Monsieur le Député européen Alain Lamassoure nous répond.


    Les souverainistes s’indignent de ce que le traité qui remplace le projet de constitution européenne rejeté par référendum puisse être soumis à une « simple » ratification parlementaire. S’agit-il d’une atteinte à la souveraineté populaire ? Non, pour trois types de raisons.

    1 – Dans le cas de la France, c’est le peuple lui-même, lors de l’élection présidentielle, qui a mandaté Nicolas Sarkozy pour renégocier un traité ordinaire, dont le candidat a répété à de nombreuses reprises qu’il le soumettrait au seul Parlement. La situation aurait été très différente si les Français avaient élu Madame Royal : elle proposait de négocier une nouvelle Constitution, à soumettre à un nouveau référendum. C’est bien pour faire trancher ce genre de décisions que la France a choisi de faire élire son Président au suffrage universel.

    2 – La procédure du référendum n’est ni la seule expression de la volonté populaire, ni même la meilleure. Selon la question posée et selon le contexte politique général, elle peut être une excellente procédure démocratique, ou, au contraire, le moyen de légitimer tous les abus de pouvoir. Ce n’est pas un hasard si c’est l’instrument favori de toutes les dictatures, et si des démocraties exemplaires le bannissent au niveau national (Allemagne, Etats-Unis, Belgique), ou n’y recourent que très exceptionnellement (Royaume-Uni, Espagne, Pays-Bas), ou l’encadrent dans une réglementation très stricte (Italie, Suisse, certains Etats des USA).
    La grande faiblesse du référendum est qu’il ne permet aucun amendement : le texte est à prendre ou à rejeter en bloc. Plus il est long et complexe, moins le référendum est la procédure adaptée. C’est alors au Parlement d’agir, avec sa faculté de débattre publiquement, et d’apporter d’éventuelles modifications. S’il n’y a pas eu de « plan B » après le référendum du 29 mai 2005, c’est qu’entre les trotskistes, José Bové, Fabius et le Front national, les tenants du « non » étaient bien incapables de se mettre d’accord sur une rédaction alternative ! En revanche, le référendum est bien adapté lorsqu’il s’agit d’un choix politique majeur, engageant durablement la nation, comportant à l’évidence deux solutions opposées claires et compréhensible par tous : déclaration d’indépendance du pays, remplacement de la monarchie par la république, abandon de la conscription militaire, remplacement de la monnaie nationale par l’euro, abandon de la peine de mort …

    3 – Enfin, il faut bien comprendre que, dans le cadre européen, le recours à des référendums nationaux pose un problème particulier : que faire si certains pays répondent « oui » et d’autres « non » à la même question ? Pourquoi la souveraineté populaire de la France serait-elle supérieure à celle de l’Espagne, ou inversement ? C’est pourquoi, à mon sens, le moment est venu de se mettre d’accord, entre Européens, sur le principe suivant : ou bien un nouveau traité correspond à une simple modification des traités existants, et la ratification parlementaire est alors préférable (cas du traité de Lisbonne).
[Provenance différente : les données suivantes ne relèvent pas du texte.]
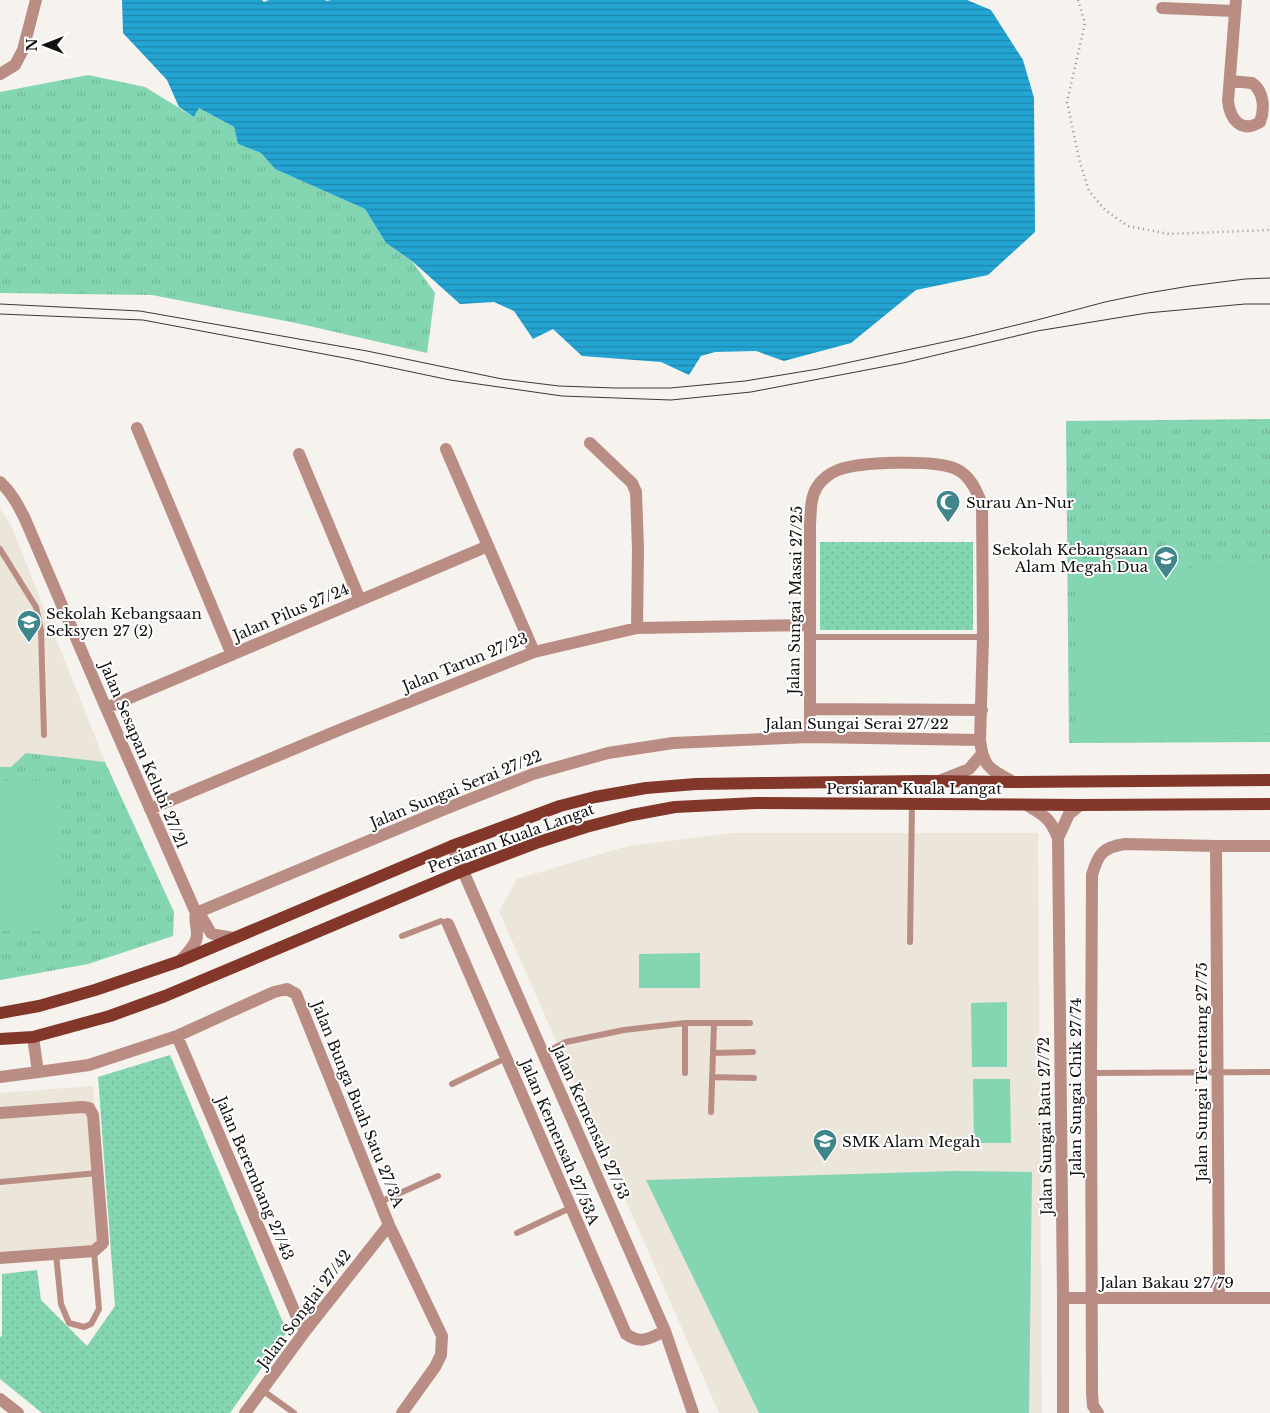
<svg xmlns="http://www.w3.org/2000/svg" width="1270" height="1413" font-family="'Libre Baskerville',serif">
  <defs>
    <pattern id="grass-tufts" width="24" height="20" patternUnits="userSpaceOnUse" patternTransform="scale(1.25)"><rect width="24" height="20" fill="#84d5b1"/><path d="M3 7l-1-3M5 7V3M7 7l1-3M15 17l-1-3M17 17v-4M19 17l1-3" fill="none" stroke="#71b697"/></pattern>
    <pattern id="park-dots" width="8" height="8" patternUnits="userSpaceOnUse" patternTransform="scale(1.25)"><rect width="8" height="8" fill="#84d5b1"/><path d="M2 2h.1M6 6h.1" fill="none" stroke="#71b697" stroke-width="1.8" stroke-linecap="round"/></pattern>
    <pattern id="water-rules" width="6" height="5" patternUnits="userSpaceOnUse" patternTransform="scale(1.25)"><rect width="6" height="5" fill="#23a4d3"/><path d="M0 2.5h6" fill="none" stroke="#1d84aa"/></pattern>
  </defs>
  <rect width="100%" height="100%" fill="#f6f2ed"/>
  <!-- built -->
  <path fill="#ece5d9" d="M0,509L11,525L105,762L174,912L173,936L88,964L0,980Z
    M732,833H1038L1042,1413H719L499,911L517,879L628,846Z
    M93,1086L108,1245L0,1253V1093Z"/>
  <!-- grass -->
  <path fill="url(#grass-tufts)" d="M88,75L145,87L194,117L199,108L234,127L238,144L261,153L275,169L365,209L386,243L412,261L435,293L427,353L296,323L152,295L0,293V92Z
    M1270,419V742L1069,743L1066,421Z
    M26,753L105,762L174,912L173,936L88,964L0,980V767H11Z"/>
  <!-- park -->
  <path fill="url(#park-dots)" d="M820,542H973V630H820Z
    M170,1055L287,1332L230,1413H42L0,1379V1337L2,1336V1274L37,1270L41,1300L87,1346L115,1306L98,1077Z"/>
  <!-- garden -->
  <path fill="#84d5b1" d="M1270,567V733L1076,735L1075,569Z
    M0,781H60V931H0Z
    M700,953V988H639V954Z
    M1007,1002V1067H972L971,1003Z
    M973,1079H1010L1011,1143H974Z
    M956,1171L1032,1172L1029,1413H759L646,1180Z"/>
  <!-- water -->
  <path fill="url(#water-rules)" d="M122,0H262L264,2L269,0H325L327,1L331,0H967L991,10L1023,60L1034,98L1035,232L988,275L916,290L851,343L784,361L756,351L715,352L701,356L689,375L661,362L582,356L553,329L533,339L514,311L494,302L460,304L412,261L386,243L365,209L275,169L261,153L238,144L234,127L199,108L194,117L179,107L167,80L123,33Z"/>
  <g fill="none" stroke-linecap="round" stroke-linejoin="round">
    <!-- path -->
    <path stroke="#918f8b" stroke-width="2.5" stroke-dasharray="1 4" stroke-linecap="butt" d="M1078,0L1085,23L1067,102L1080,163L1089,191L1105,210L1128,226L1169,234L1270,230"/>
    <!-- service -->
    <path stroke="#ba8d84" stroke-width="6" d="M0,549L36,607L41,630L44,735
      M810,637H983
      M402,936L441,921L448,924
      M910,942L912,804
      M685,1023V1073
      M713,1053L753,1052
      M543,1054L566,1042L624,1030L685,1023H750
      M1091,1073L1270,1072
      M712,1077L754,1078
      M452,1084L506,1058
      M711,1112L714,1023
      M0,1182L98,1173
      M380,1202L438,1176
      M517,1233L570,1208
      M56,1254L61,1304L69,1323L84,1327L91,1324L99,1309L94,1251
      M262,1390L294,1413"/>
    <!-- minor -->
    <path stroke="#ba8d84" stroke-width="12" d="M1162,8L1235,11
      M0,74L15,65L23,50L36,0
      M1230,81L1252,83C1264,91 1265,109 1260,122C1241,134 1230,119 1228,101L1236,0
      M137,428L232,655
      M590,443L632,483L636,492L638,549L637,628
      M446,449L534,652
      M299,454L360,600
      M0,482C12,493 18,505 25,519L106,708L196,913C194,921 197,926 197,934C198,944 186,954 180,961
      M106,708L488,546
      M810,709L982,710
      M810,737V524C811,512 810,498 817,487C821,480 830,473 838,470C858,462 936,459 956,469C970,475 977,491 982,505L983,637L980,740C983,768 991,770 1014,782
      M939,781L969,769L982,754
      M1027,805C1045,816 1050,818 1058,838
      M150,809L344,728L534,652L637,628L810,625
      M452,846L665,1331L693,1413
      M1216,846L1219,1298
      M196,913L445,809L533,774L608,753L673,743L810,737L980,740
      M196,913L202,918L211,933L216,935L234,938
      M448,924L626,1334C642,1345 649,1338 665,1331
      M177,1036L299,1322L306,1330
      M38,1072L89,1065L177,1036L274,992L287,989L296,994L389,1225L442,1336L441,1355L435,1367L402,1413
      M0,1077L38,1072L33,1037
      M0,1113L82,1107L89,1108L93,1115L103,1243L94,1251L0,1258
      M1063,1298H1270
      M0,1399L18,1413
      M245,1413L306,1330L389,1225
      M1063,1413V1298L1058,838L1069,814L1080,805
      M1098,1413L1093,1406L1092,1393L1091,1073L1092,875C1098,854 1103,847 1125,844L1216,846H1270"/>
    <!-- primary -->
    <path stroke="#82372a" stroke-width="12" d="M0,1013L39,1006L95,990L180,961L452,846L560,806L595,797L646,788L696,784L770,783L923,781L1014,782L1270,780
      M0,1039L33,1037L110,1016L165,996L462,871L539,842L586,827L632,815L675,807L756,803L1080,805L1270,804"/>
    <!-- tram -->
    <path stroke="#3a3836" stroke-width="1" d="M0,304L140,311L367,351L502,379L559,386L615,388H670L745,381L818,369L963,338L1037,320L1105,302L1148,293L1190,286L1245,279L1270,278
      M0,314L143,320L350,359L450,380L562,396L671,400L751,392L903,363L1037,331L1147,313L1245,304H1270"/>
  </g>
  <!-- icons -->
  <defs>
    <symbol id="mosque-pin" viewBox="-11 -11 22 30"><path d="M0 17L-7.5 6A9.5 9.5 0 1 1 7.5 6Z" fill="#3e868a" stroke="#fff"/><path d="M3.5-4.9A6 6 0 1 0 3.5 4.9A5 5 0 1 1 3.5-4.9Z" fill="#fff"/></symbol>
    <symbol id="school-pin" viewBox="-11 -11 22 30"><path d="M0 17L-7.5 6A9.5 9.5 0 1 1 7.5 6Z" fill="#3e868a" stroke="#fff"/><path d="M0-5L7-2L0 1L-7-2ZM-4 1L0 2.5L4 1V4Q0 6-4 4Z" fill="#fff"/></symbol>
  </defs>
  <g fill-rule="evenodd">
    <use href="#mosque-pin" x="934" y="488" width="28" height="38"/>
    <use href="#school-pin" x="1152" y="544" width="28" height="38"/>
    <use href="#school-pin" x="15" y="608" width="28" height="38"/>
    <use href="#school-pin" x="811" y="1127" width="28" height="38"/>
  </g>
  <g text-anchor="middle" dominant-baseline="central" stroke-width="4" stroke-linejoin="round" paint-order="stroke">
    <!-- poi labels -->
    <g font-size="15" fill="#12110f" stroke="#fff" text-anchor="start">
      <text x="966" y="502">Surau An-Nur</text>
      <text x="1148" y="549" text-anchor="end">Sekolah Kebangsaan<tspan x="1148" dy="17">Alam Megah Dua</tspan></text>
      <text x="46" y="613">Sekolah Kebangsaan<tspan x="46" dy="17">Seksyen 27 (2)</tspan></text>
      <text x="842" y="1141">SMK Alam Megah</text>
    </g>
    <!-- street labels -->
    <g font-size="15" fill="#12110f" stroke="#fff">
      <text transform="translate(795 600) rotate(-89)">Jalan Sungai Masai 27/25</text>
      <text transform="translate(291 612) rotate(-23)">Jalan Pilus 27/24</text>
      <text transform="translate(465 662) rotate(-22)">Jalan Tarun 27/23</text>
      <text x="857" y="723">Jalan Sungai Serai 27/22</text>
      <text transform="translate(144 755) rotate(67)">Jalan Sesapan Kelubi 27/21</text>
      <text x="914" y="788">Persiaran Kuala Langat</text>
      <text transform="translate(456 789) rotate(-22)">Jalan Sungai Serai 27/22</text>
      <text transform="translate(511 838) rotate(-20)">Persiaran Kuala Langat</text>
      <text transform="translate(1201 1072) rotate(-90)">Jalan Sungai Terentang 27/75</text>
      <text transform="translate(1075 1087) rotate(-90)">Jalan Sungai Chik 27/74</text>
      <text transform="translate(358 1104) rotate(68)">Jalan Bunga Buah Satu 27/3A</text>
      <text transform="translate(591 1122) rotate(66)">Jalan Kemensah 27/53</text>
      <text transform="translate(1045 1126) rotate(-91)">Jalan Sungai Batu 27/72</text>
      <text transform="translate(560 1142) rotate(67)">Jalan Kemensah 27/53A</text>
      <text transform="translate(255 1178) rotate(67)">Jalan Berembang 27/43</text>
      <text x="1167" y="1282">Jalan Bakau 27/79</text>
      <text transform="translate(304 1309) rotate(-53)">Jalan Songlai 27/42</text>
    </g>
  </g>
  <!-- north arrow -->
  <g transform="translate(45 45) rotate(270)" stroke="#ffffff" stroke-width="4" paint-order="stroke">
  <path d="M0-4L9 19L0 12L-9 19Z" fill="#12110f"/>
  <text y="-8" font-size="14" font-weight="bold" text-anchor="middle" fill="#12110f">N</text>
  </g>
</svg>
Ou bien, il s’agit d’un vrai changement de nature de l’Union (par exemple, le jour où on lui transfère la pleine compétence en matière de politique étrangère et de défense), et il faut alors soumettre le texte, non pas à un référendum ici et là, mais à 27 référendums organisés dans tous les pays le même jour. En annonçant à l’avance que ceux où le « non » l’emporte ne participeront évidemment pas à la nouvelle Union, mais n’auront pas le pouvoir d’empêcher les autres de le faire : de même, le peuple danois était parfaitement libre de refuser l’euro pour son propre usage, mais au nom de quoi aurait-il eu le pouvoir d’empêcher l’Allemagne, la France et leurs voisins de fusionner leurs propres monnaies ? Cela fait partie des règles dont la démocratie d’échelle européenne, encore dans l’enfance, devrait maintenant se doter.




L'Atelier Europe remercie chaleureusement Monsieur le Député européen pour sa participation aux Lundis de l'Europe, ainsi que pour sa disponibilité et l'aide qu'il lui apporte.
Nous vous invitons à le retrouver sur son site.
Ainsi qu'à voter pour lui et Nicolas Sarkozy!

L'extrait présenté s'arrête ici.